A practical walkthrough of building a clean REST API in Go using GoFiber, GORM, and a layered architecture — routes, handlers, usecases, and repositories.
Building web APIs with Go is straightforward, and using a framework like GoFiber speeds things up further. This article walks through a simple product CRUD API — covering the project structure, each architectural layer, and how they connect.
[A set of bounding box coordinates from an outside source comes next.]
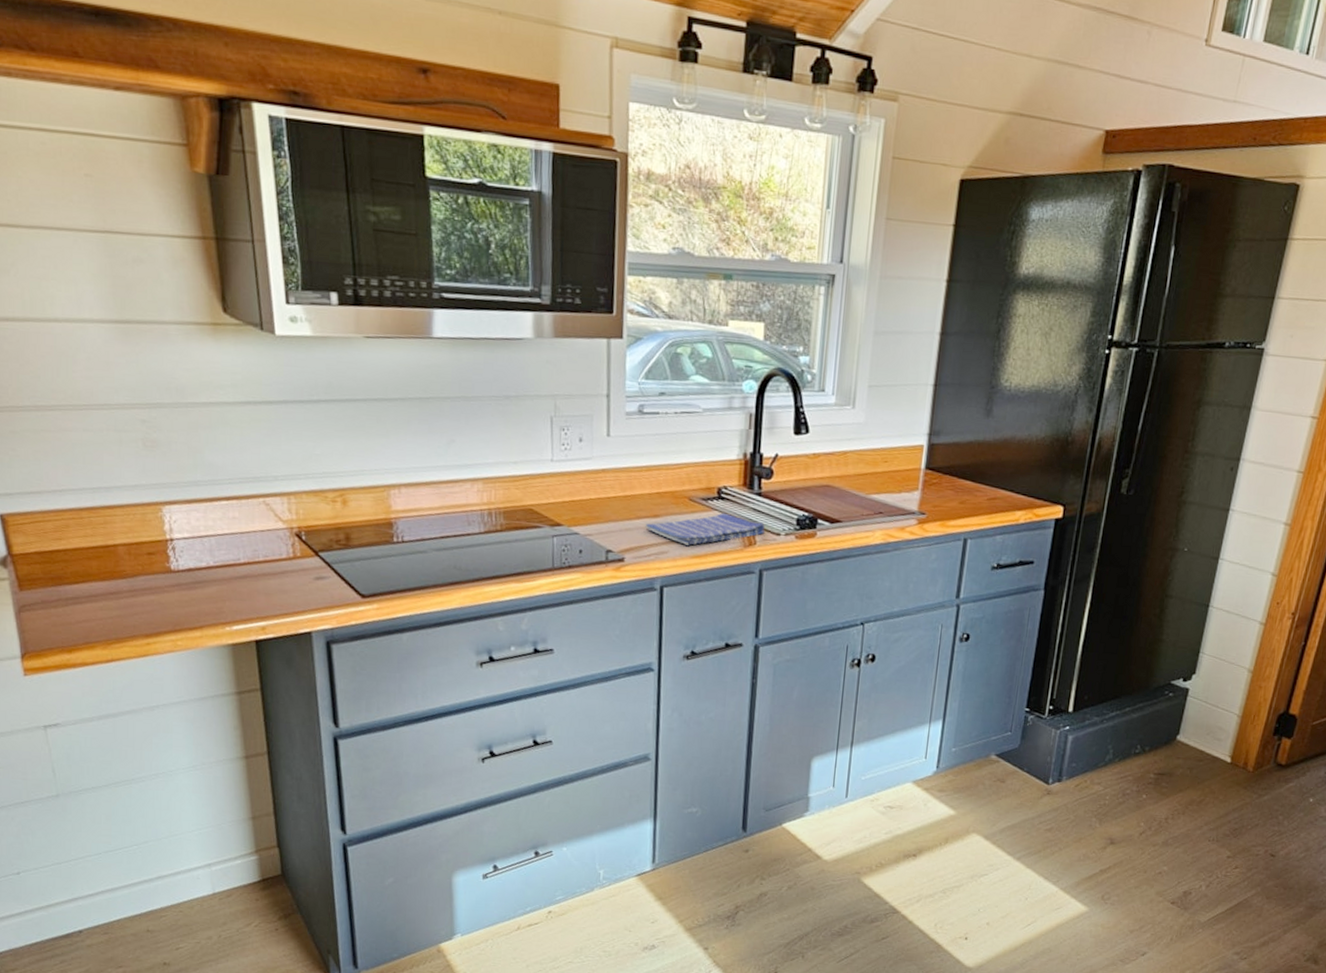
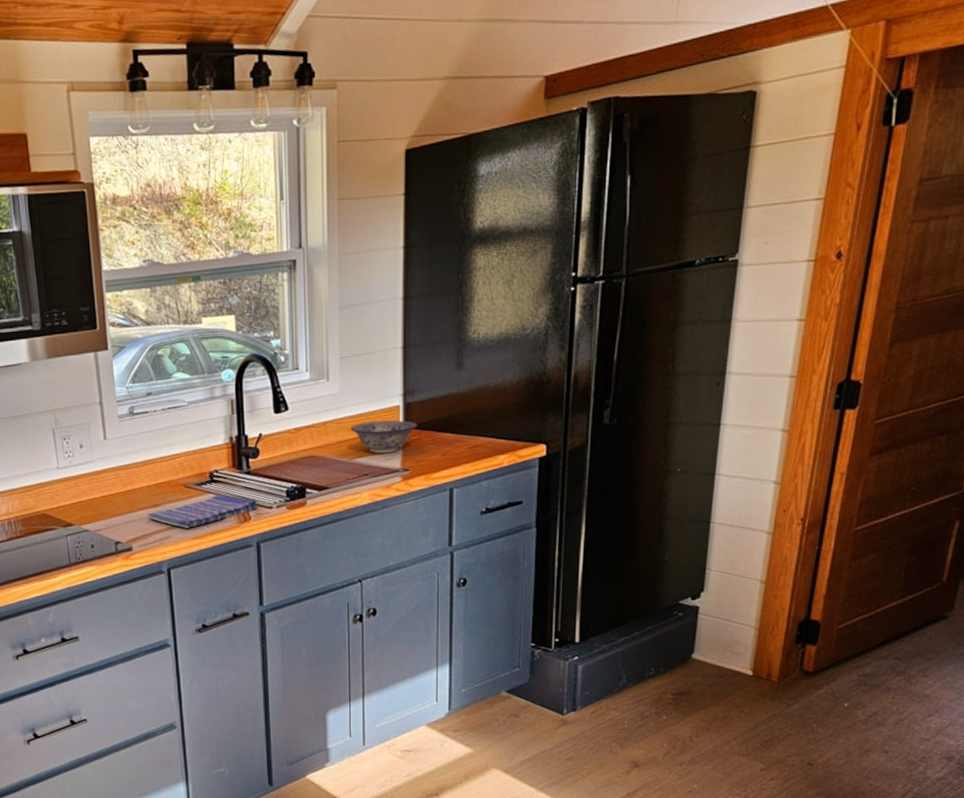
bowl: none [871,457,940,494] -> present [351,420,418,454]

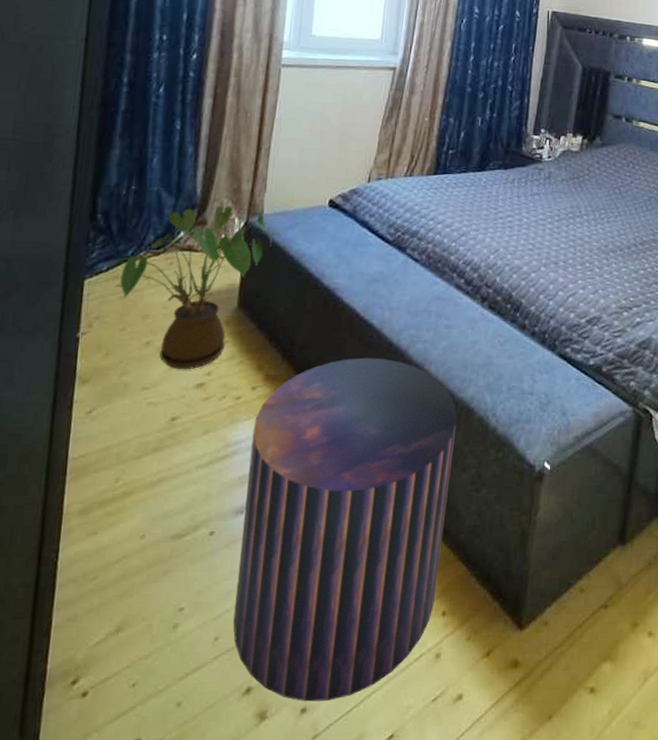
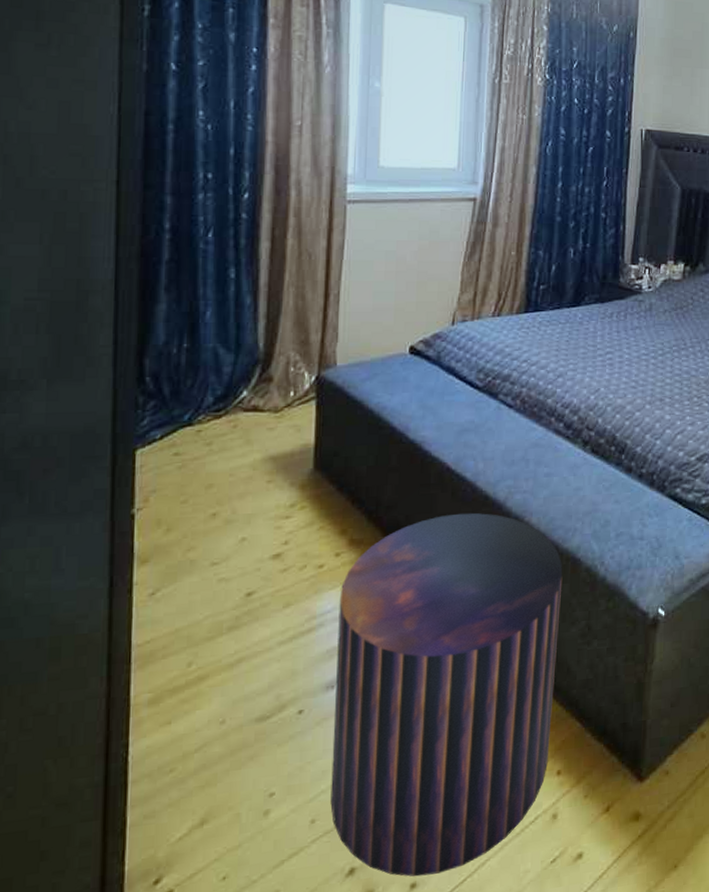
house plant: present [120,206,273,370] -> none [177,360,348,541]

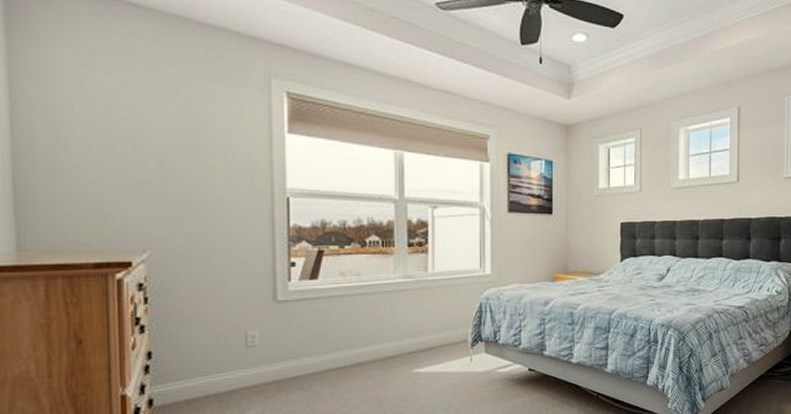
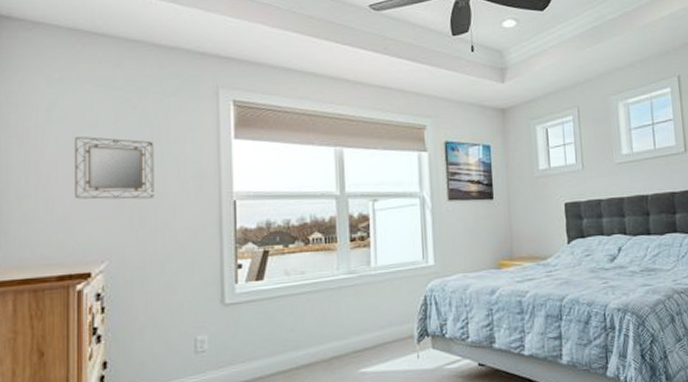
home mirror: none [107,117,200,189] -> present [73,137,154,200]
The full source code is available at github.com/uhkrowi/go-simple-crud.
Getting Started
Make sure your environment has Go installed. The project uses MySQL for persistence — you can swap it for another database, but you'll need to update the GORM driver and .env config accordingly.
Entry Point
At /cmd/app/main.go, the main() function initialises the app and starts the server. A separate setup() function wires up the database, validator, and routes:
func main() {
defer config.CloseDBConnection()
app := fiber.New(fiber.Config{
AppName: "CRUD",
})
app.Use(cors.New())
setup(app)
port := os.Getenv("PORT")
if port == "" {
port = "8080"
}
err := app.Listen(":" + port)
if err != nil {
panic(err)
}
}
func setup(app *fiber.App) {
config.InitDB()
db := config.DBConn
validate := validator.New()
apiV1 := app.Group("/api/v1")
route.ProductRoute(apiV1.Group("/product"), db, validate)
}The Models
The Product model lives at /internal/app/model/product.go. A product has a list of Variant records. The gorm:"-" tag tells GORM to ignore Variants during direct DB operations — it's populated manually in the usecase layer.
type Product struct {
ID uuid.UUID `gorm:"primaryKey;column:id" json:"id"`
Name string `gorm:"column:name" json:"name"`
IsActive bool `gorm:"column:is_active" json:"is_active"`
Variants []Variant `gorm:"-" json:"variants"`
}
type Variant struct {
ID uuid.UUID `gorm:"primaryKey;column:id" json:"id"`
Name string `gorm:"column:name" json:"name"`
ProductID uuid.UUID `gorm:"column:product_id" json:"product_id"`
ProductName string `gorm:"column:product_name" json:"product_name"`
Price float64 `gorm:"column:price" json:"price"`
Stock int `gorm:"column:stock" json:"stock"`
}Layered Architecture
The project follows a clean layered structure. Each layer has one responsibility:
- Route — maps HTTP endpoints to the correct handler. For example,
GET /api/v1/productcallsProductHandler.GetAll. - Handler — receives the HTTP request, parses and validates input, calls the usecase, and returns the response. It owns request/response shaping but no business logic.
- Usecase — the core logic layer. It orchestrates calls to the repository, applies business rules (e.g., "a product can only be deactivated if it has no active variants"), and may call other usecases.
- Repository — all database interaction lives here. Usecases call repositories through interfaces, which keeps the business logic independently testable.
Create Flow (Example)
When a client sends POST /api/v1/product:
- The router directs the request to
ProductHandler.Create. - The handler parses the JSON body into a
Productstruct and runs validation viago-playground/validator. If validation fails, it returns a400with details immediately. - The usecase generates a UUID for the new product, then calls
ProductRepository.Create. - The repository runs
db.Create(&product)via GORM and returns any error. - The handler receives the result and returns
201with the created product, or500if something went wrong.
Why This Structure?
Separating these layers may feel like extra boilerplate for a small CRUD app, but the payoff comes quickly as the project grows:
- You can test usecases without a real database by swapping the repository with a mock.
- Changing the database (say, from MySQL to PostgreSQL) only touches the repository layer.
- Adding a second transport layer (e.g., gRPC alongside HTTP) reuses the same usecase and repository code.
For a small API it's optional. For anything production-facing, it's worth the setup cost from day one.